Furiosa, nos amenazó con un puñal -creo que estaba drogada- diciendo que las mujeres que podían estar allí eran las de su "profesión" y que, por lo tanto, nos iba a apuñalar, a lo que Vera la disuadió rápidamente diciéndole que se equivocaba. "¿No ves, querida, que no somos mujeres? Somos hombres disfrazados buscando a otros que nos hagan compañía...".
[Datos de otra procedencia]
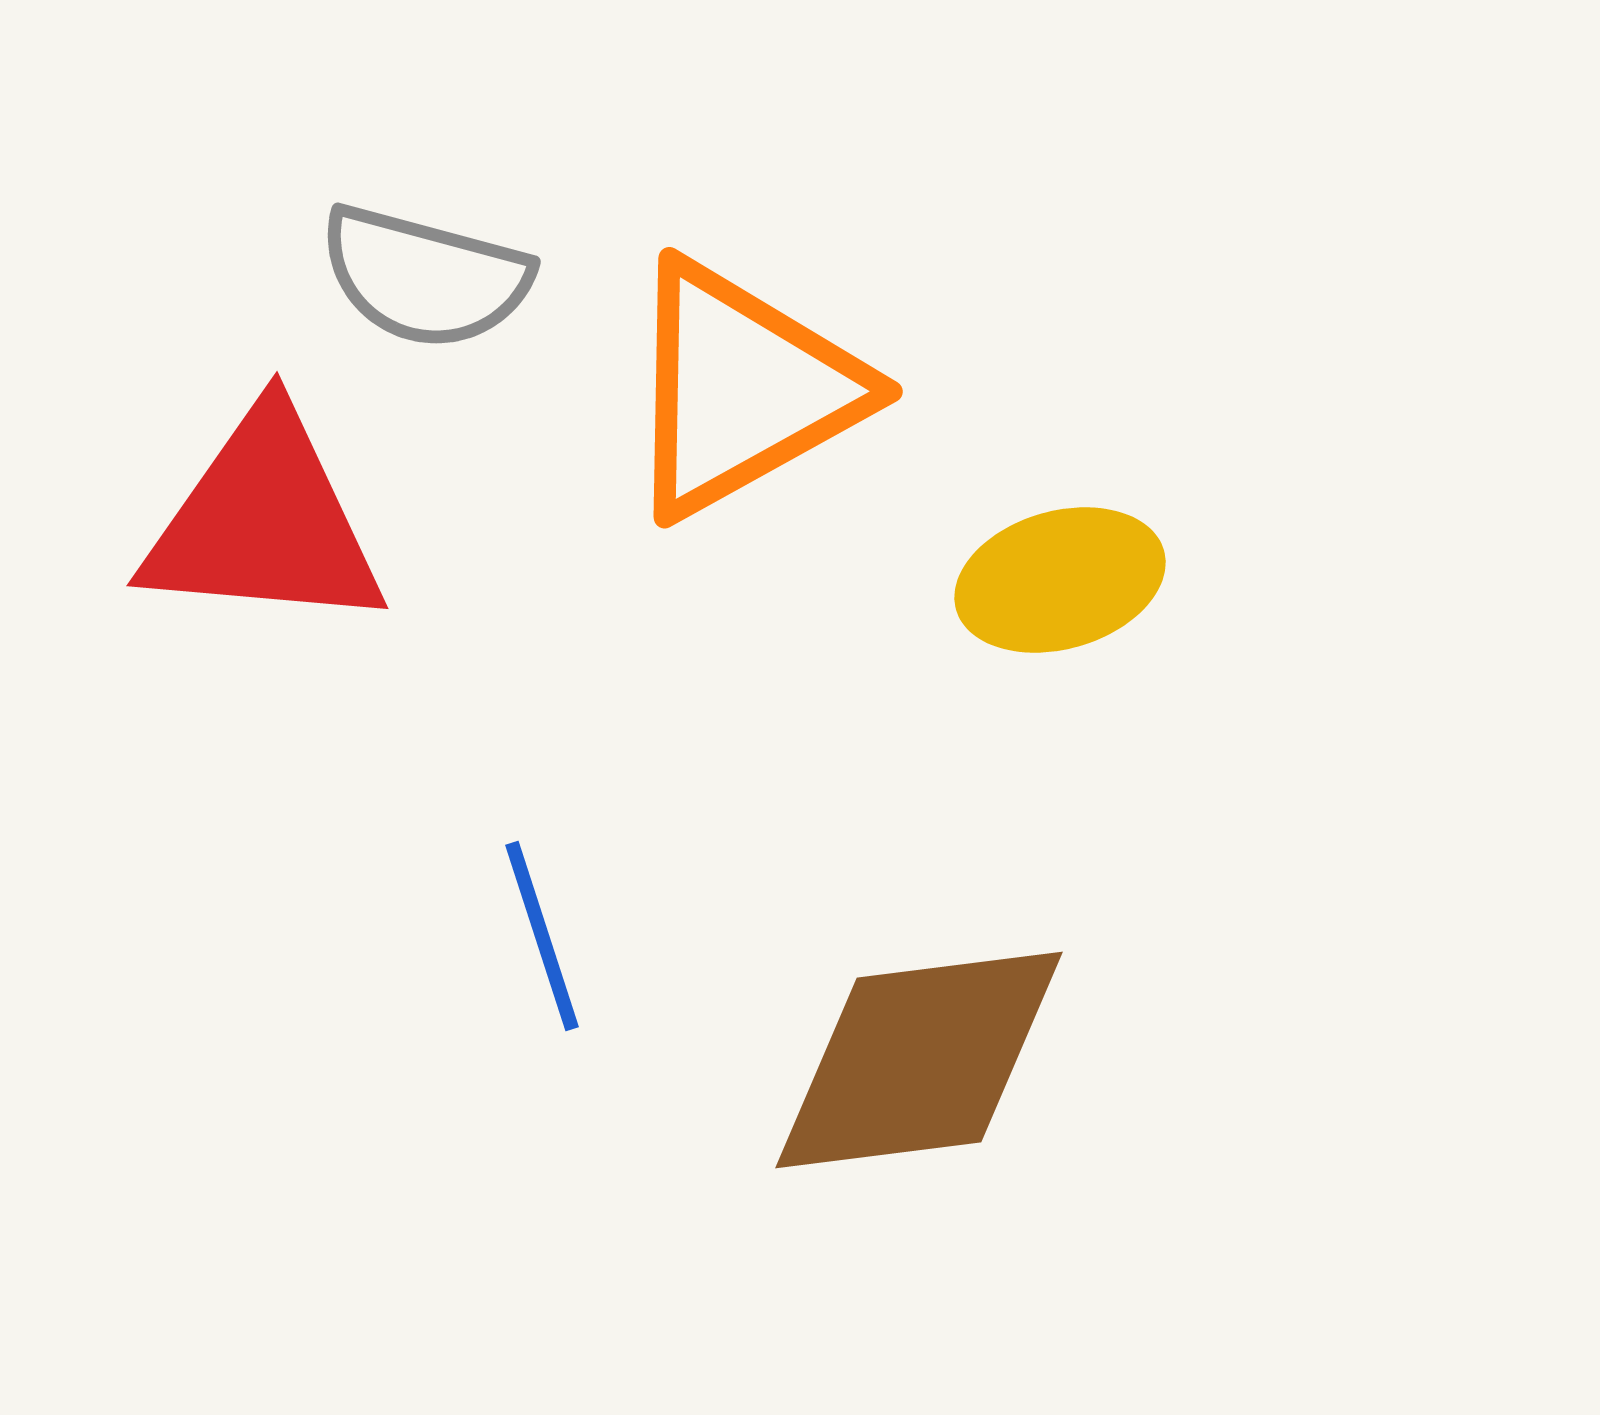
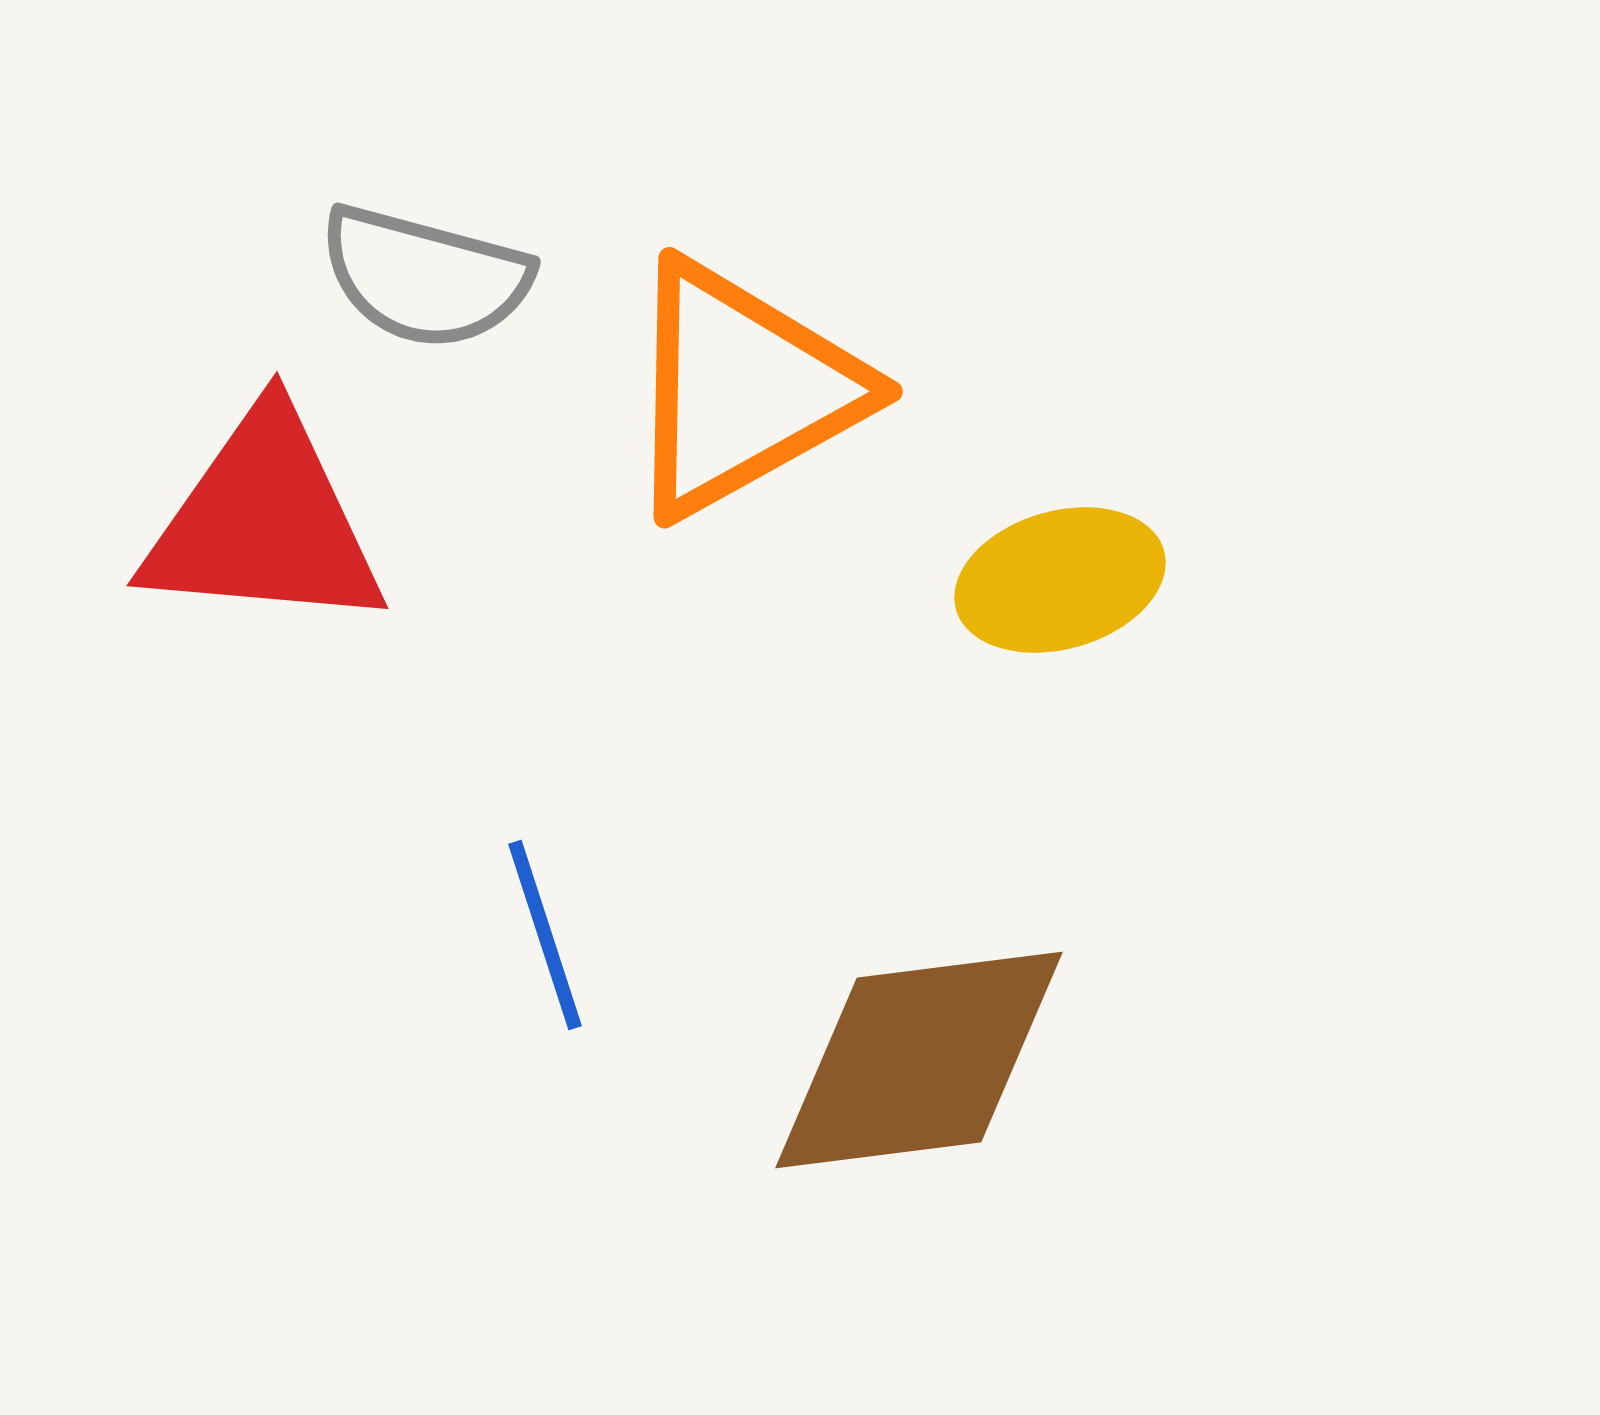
blue line: moved 3 px right, 1 px up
La prostituta, sorprendida por esta respuesta, guardó su puñal y rió a carcajadas.
Rápidamente abandonamos la calle y nos dirigimos a los autobuses que nos llevarían a casa después de un duro día de trabajo y una noche de dedicación a nuestros estudios y un merecido descanso.

Hasta el día de hoy recuerdo aquella época con alegría y las muchas y buenas experiencias que vivimos.

No volví a saber nada de Vera.

La ciudad cambió, al igual que sus hábitos y costumbres.
Los burdeles han cerrado sus puertas y las prostitutas de entonces, si no han muerto, están viejas y gastadas.

Las nuevas prostitutas ya no circulan por las calles sólo de noche; hoy lo hacen de día y se comunican cómodamente por teléfono móvil, donde cuelgan sus fotos más seductoras en Internet, en páginas donde exponen su "profesión".

Sin olvidar que con la difusión de las drogas y el libre acceso de los traficantes a estas mujeres, la policía también se ha vuelto más vigilante, teniendo incluso que emplear a veces más energía de la legalmente permitida para dispersar a estos grupos tan perniciosos.